そしてそのなかでは、「言いにくいことをうまく伝え、相手の言うことを理解する」というコミュニケーション力が必要不可欠とのこと。どちらが正しいのか、どちらが間違っているのかではなく、相手と自分の間にある問題から共に学ぼうとする姿勢が大切で、まずは自分からその姿勢を示そうという教えです。

選挙後から数日間続いたトランプタワー前のデモ


ご存知の通りアメリカでは、大統領選後から1週間以上たった今でも、国が二分されたように各地でデモが起き、死者が出るほどの騒ぎです。マイノリティーなどに対する差別的な嫌がらせも多発しています。また、ニューヨークの地下鉄駅ユニオンスクエアでは、選挙結果にショックを受けた人々が、自分の想いを書き込んだ付箋を駅構内の壁に貼りつけ、怒りや悲しみを発散させています。
いままさに、このEQの考え方が必要なときだと実感しています。

ユニオンスクエア駅構内の壁


実は最近、私自身においても、この能力の重要性を痛感する出来事がありました。
いまお世話になっているアパートは古いおうちのため、どんなにソロリソロリと歩いても床の軋む音が起こります。そんななか、私の帰宅が遅い際は、寝ているオーナーをその生活音で起こしてしまうようで、翌日は必ず怒られるという展開が続いています(苦笑)。

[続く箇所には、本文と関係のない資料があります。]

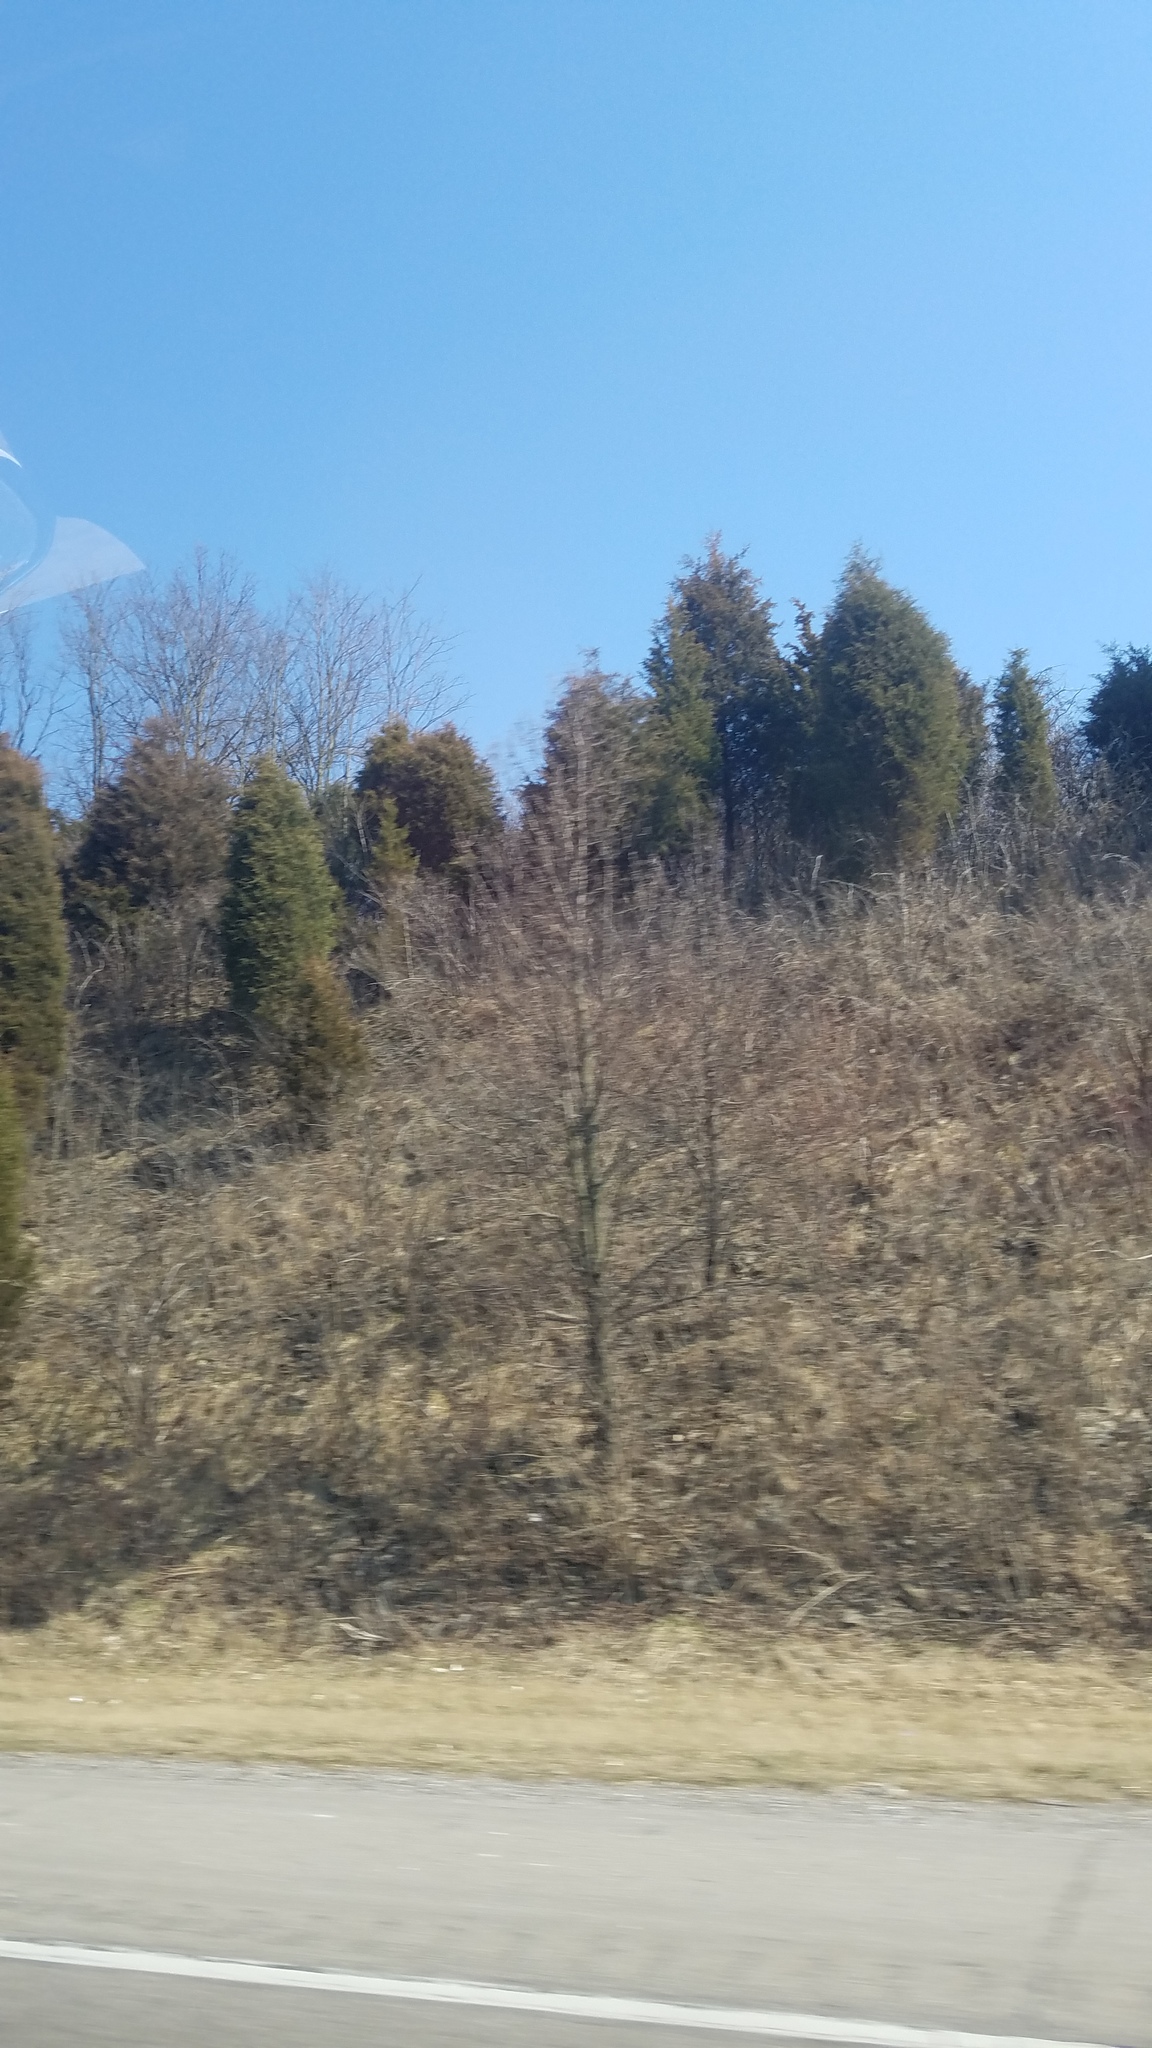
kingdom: Plantae
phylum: Tracheophyta
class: Pinopsida
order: Pinales
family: Cupressaceae
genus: Juniperus
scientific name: Juniperus virginiana
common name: Red juniper
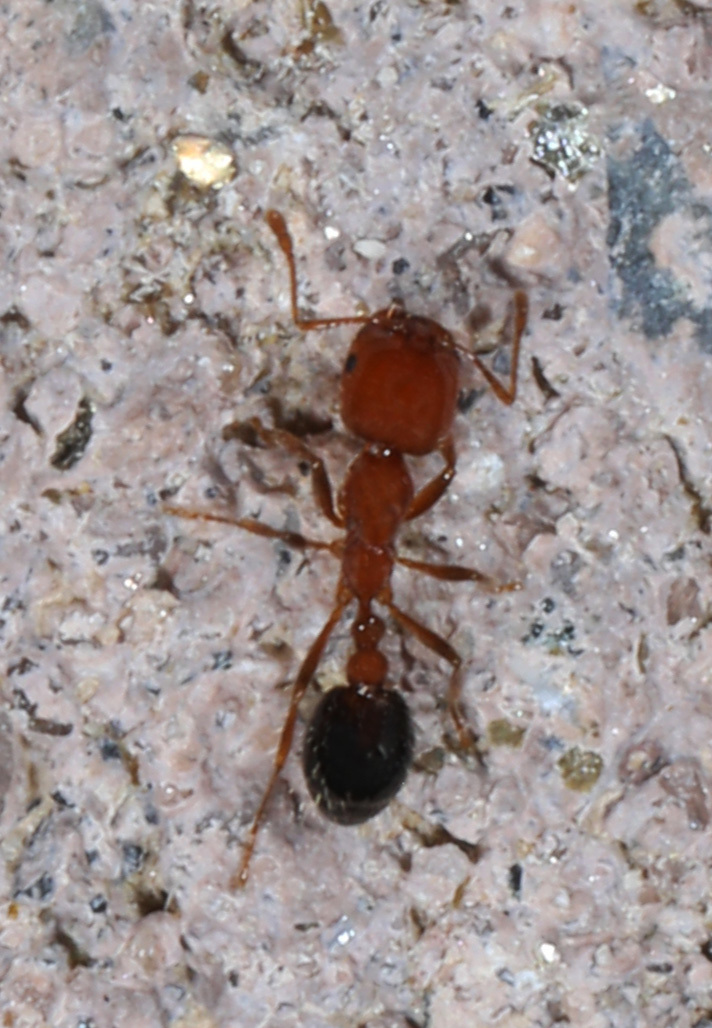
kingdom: Animalia
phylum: Arthropoda
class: Insecta
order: Hymenoptera
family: Formicidae
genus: Solenopsis
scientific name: Solenopsis xyloni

もちろん、音をたてないための努力はしているものの、軋み音をたてないことは不可能に近く、とはいえ毎日早く帰宅するのも無理なのです。(ごめんなさい。。)オーナーにとっても私にとっても、若干ストレスフルな毎日です(苦笑)。

こちらの友人たちからは「よくある話だよ。引越せば?」と言われる始末ですが、お互い歩み寄れるよう、解決策を見つけられるよう、「言いにくいことをうまく伝え、相手の言うことを理解する」という教えを胸に話し合わなくてはと思っています。

ちなみに、この必要不可欠なコミュニケーション力をどうやって身につけるか?については、「Difficult Conversation (日本語版「話す技術 聞く技術」)」 という本に詳しく書かれているようです。私も読まなくっちゃ‥!

日本経済新聞出版社発行。amazonにもありました。